— Тащи, чтобы у всех чертей глаза лопнули.
— Одному?
— Ну. Все, как единая скала, подпирать тебя будем.
И никто не знал, кроме Нади, девушки, потерявшей отца и мать где-то под Смоленском, как мучительно жил Николай Кораблев вне строительной площадки. Обычно, возвращаясь поздно ночью, он заглядывал в комнату Нади и виновато просил:
— Надюша, прости уж меня, но чайку бы мне.
— А он уже готов, чаек-то ваш, — и Надя, не стесняясь его, как дочь отца, выкидывала из-под одеяла босые, еще совсем детские ноги, надевала халатик, шла на кухоньку и несла оттуда горячий чай, малиновое варенье, сухари и сахар.
Варенье каждый раз подавалось к столу, несмотря на то, что Николай Кораблев не дотрагивался до него, а только посматривал, как оно красиво переливается при электрическом свете, и иногда даже советовал больше его не подавать. Но Надя протестовала:
— Знаю, что не кушаете, Николай Степанович, но так красивей, с вареньем. Смотрите, как оно блештит, — и слово «блестит» она всегда произносила на своем родном белорусском языке.
— Ах, Надюша, — искренне восхищаясь ею, произносил Николай Кораблев, отхлебывая горячий, густой чай. — Спасибо тебе за ласку твою; не ты — я, наверное, совсем бы закис.
— Ну что вы! О вас Иван Иванович говорит, что вы человек с металлом в груди. Я, конечно, возражаю. Верно, смешно это — с металлом? Что у вас там, кастрюля, что ль, или сковородка? Правда, смешно? — и, наливая ему новый стакан чаю, Надя неизменно предлагала, зная, что ему это надо, иначе он не заснет: — Давайте карточки посмотрим, пока чай-то пьете? — И она бежала в соседнюю комнату, несла оттуда кипу фотокарточек и, выбрав одну — любимую, показывая ее Николаю Кораблеву, говорила: — А смотрите-ка, Витька (они оба Виктора звали Витькой) будто еще вырос.
— Пожалуй, пожалуй. Ну, конечно, вырос, — поддаваясь ей, говорил он. — Ему теперь ведь уже больше года.
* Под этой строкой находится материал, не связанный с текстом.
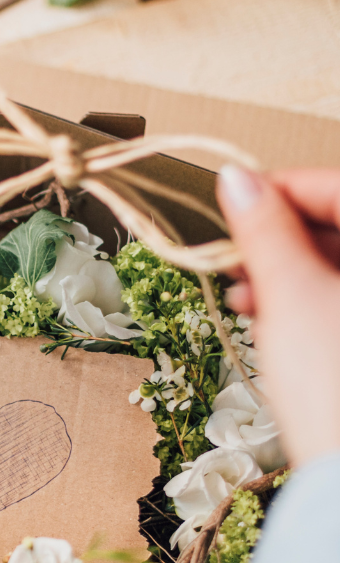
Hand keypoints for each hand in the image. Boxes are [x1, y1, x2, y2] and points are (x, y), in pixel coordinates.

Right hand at [219, 166, 339, 467]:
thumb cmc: (330, 382)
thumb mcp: (289, 293)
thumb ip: (264, 230)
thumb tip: (237, 180)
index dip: (283, 188)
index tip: (233, 199)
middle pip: (338, 228)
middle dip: (280, 238)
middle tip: (233, 256)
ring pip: (335, 265)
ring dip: (285, 271)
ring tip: (243, 293)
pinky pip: (335, 298)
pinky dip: (301, 299)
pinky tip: (267, 313)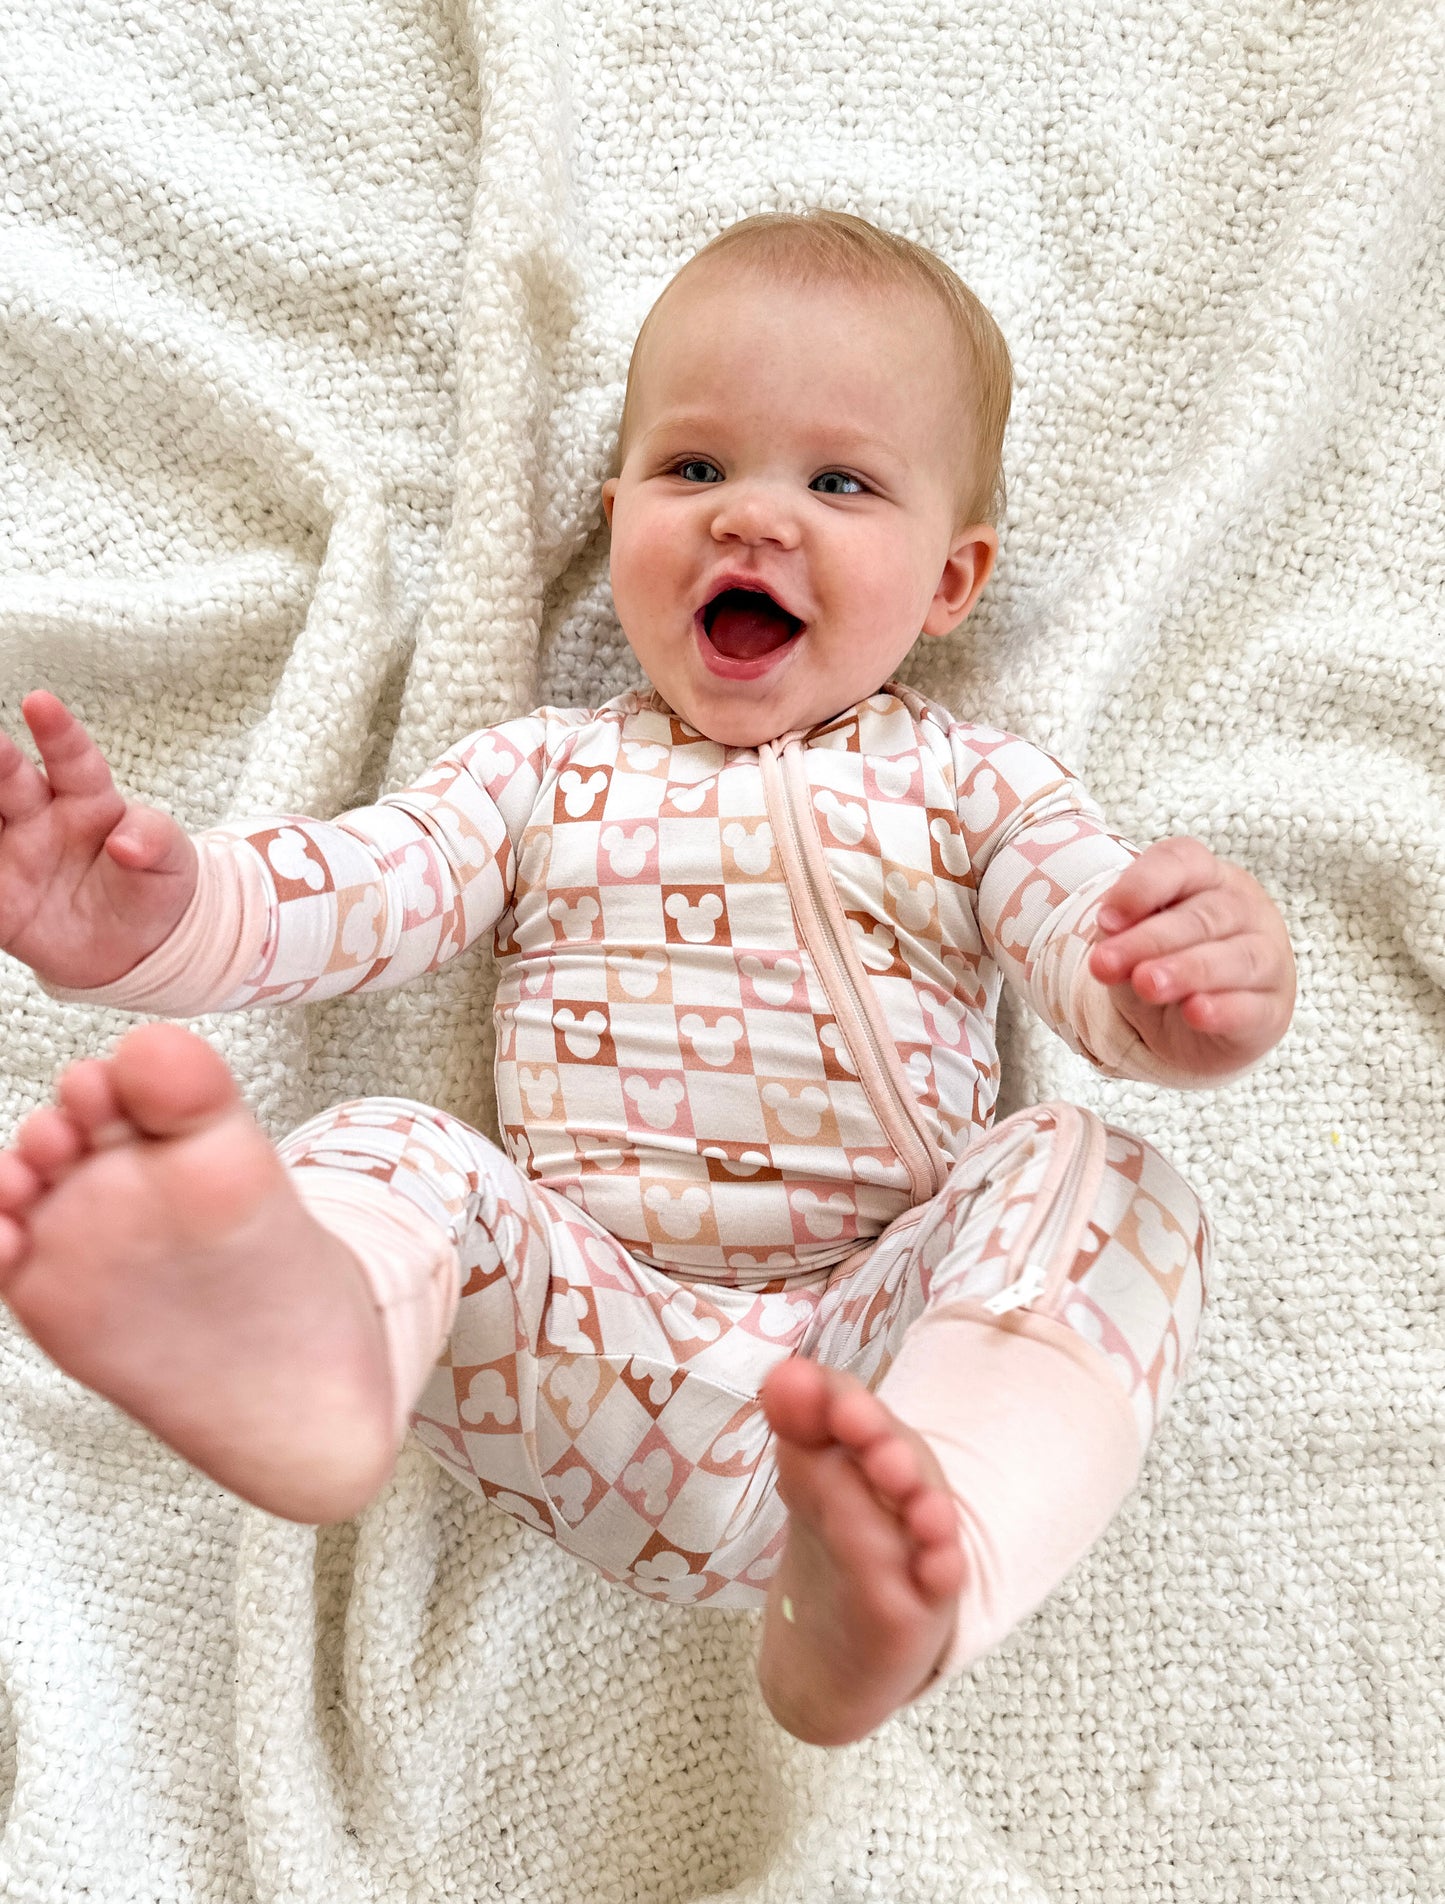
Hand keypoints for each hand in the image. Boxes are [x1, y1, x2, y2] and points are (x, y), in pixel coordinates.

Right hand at [0, 691, 196, 990]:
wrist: (137, 946)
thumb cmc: (152, 886)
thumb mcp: (170, 862)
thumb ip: (154, 842)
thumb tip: (128, 844)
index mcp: (88, 799)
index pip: (72, 759)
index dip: (57, 732)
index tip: (40, 703)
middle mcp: (41, 817)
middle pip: (10, 780)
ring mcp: (14, 853)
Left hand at [1087, 837, 1294, 1081]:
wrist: (1192, 1028)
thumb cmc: (1163, 964)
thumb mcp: (1133, 946)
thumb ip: (1121, 937)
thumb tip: (1107, 941)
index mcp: (1207, 877)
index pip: (1181, 861)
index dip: (1142, 885)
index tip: (1104, 920)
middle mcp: (1245, 909)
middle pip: (1203, 916)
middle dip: (1151, 939)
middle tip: (1108, 963)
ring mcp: (1269, 957)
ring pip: (1236, 957)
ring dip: (1188, 970)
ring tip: (1147, 985)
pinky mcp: (1273, 1008)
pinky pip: (1254, 1006)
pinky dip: (1224, 1009)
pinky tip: (1196, 1013)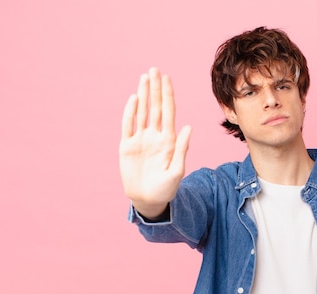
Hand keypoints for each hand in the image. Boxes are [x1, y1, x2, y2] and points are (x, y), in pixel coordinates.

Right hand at [120, 67, 190, 218]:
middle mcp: (155, 136)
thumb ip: (182, 149)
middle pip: (155, 107)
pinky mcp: (127, 146)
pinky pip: (128, 125)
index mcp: (169, 140)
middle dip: (155, 89)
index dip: (168, 95)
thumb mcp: (177, 171)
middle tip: (155, 70)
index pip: (168, 112)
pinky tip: (134, 99)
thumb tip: (189, 127)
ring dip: (143, 95)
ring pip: (142, 112)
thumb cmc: (166, 189)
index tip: (167, 78)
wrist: (148, 200)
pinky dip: (130, 112)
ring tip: (144, 78)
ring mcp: (140, 140)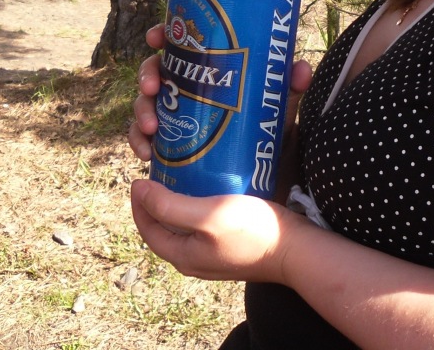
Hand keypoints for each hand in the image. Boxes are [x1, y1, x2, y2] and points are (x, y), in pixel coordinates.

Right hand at [127, 23, 313, 161]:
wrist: (267, 173)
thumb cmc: (270, 129)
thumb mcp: (279, 107)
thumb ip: (289, 88)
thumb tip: (300, 70)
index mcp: (207, 69)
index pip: (179, 43)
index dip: (161, 34)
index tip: (155, 37)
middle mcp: (186, 88)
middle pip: (155, 70)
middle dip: (147, 75)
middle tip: (154, 89)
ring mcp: (174, 114)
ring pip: (144, 103)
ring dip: (141, 112)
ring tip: (152, 127)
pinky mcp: (169, 142)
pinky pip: (142, 138)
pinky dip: (138, 142)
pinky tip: (148, 153)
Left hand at [130, 178, 300, 282]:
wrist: (295, 250)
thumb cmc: (251, 231)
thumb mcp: (206, 215)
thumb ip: (169, 206)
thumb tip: (138, 190)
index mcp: (182, 256)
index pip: (147, 229)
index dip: (139, 203)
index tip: (140, 177)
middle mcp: (194, 260)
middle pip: (164, 229)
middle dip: (157, 202)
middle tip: (161, 173)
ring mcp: (213, 255)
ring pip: (185, 227)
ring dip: (179, 203)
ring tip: (184, 175)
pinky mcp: (231, 246)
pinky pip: (205, 226)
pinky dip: (200, 206)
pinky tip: (211, 188)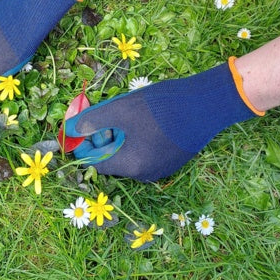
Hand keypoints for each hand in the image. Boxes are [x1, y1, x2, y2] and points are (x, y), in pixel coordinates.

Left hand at [64, 60, 261, 180]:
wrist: (206, 104)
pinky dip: (137, 141)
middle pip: (112, 161)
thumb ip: (94, 121)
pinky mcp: (173, 161)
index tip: (81, 128)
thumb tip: (72, 130)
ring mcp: (161, 169)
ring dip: (120, 139)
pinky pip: (145, 154)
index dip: (84, 145)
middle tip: (105, 117)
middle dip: (103, 140)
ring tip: (124, 116)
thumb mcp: (121, 109)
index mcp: (131, 166)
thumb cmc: (160, 107)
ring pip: (129, 157)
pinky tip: (143, 121)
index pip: (95, 163)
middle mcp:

— А Татьяна Яковлевна, как она вас любит!
— Да? Любит, Надюша?
— Очень. Вас ведь нельзя не любить. А Мария Петровна, смотрите, какая она гордая. Но я все равно ее полюбила бы. Тяжело вам? — прерывала Надя, видя, как его лицо покрывалось глубокими морщинами.
— Да. Ведь они у меня такие хорошие… И это тяжело, знаешь… Ну вот, например, если бы ты любила. Впрочем, ты ведь еще ребенок, и тебе этого не понять.
— Ну да, не понять, — резко произносила она и, уже командуя: — Посмотрели своих, а теперь спать, спать, — и уходила к себе, не ложась до тех пор, пока не засыпал он.
А утром, поднимаясь чуть свет, Николай Кораблев завтракал и шел на строительную площадку, неизменно такой же спокойный, уравновешенный, каким, очевидно, и полагается быть политику или хозяйственнику. Вне дома, заглушая тоску по семье, внутренне находясь в одном и том же состоянии, глубоко веря, что завод будет построен, что на это у народа сил хватит, он, однако, с каждым человеком вел себя по-разному: на иного прораба или начальника участка преувеличенно громко покрикивал, зная, что, если на него не накричать, он ничего не сделает; иного прораба или начальника участка расхваливал, зная, что, если его не похвалить, он ничего не сделает; с иными был сердечен, добр, зная, что, если так с ними не поступить, у них «отвалятся руки».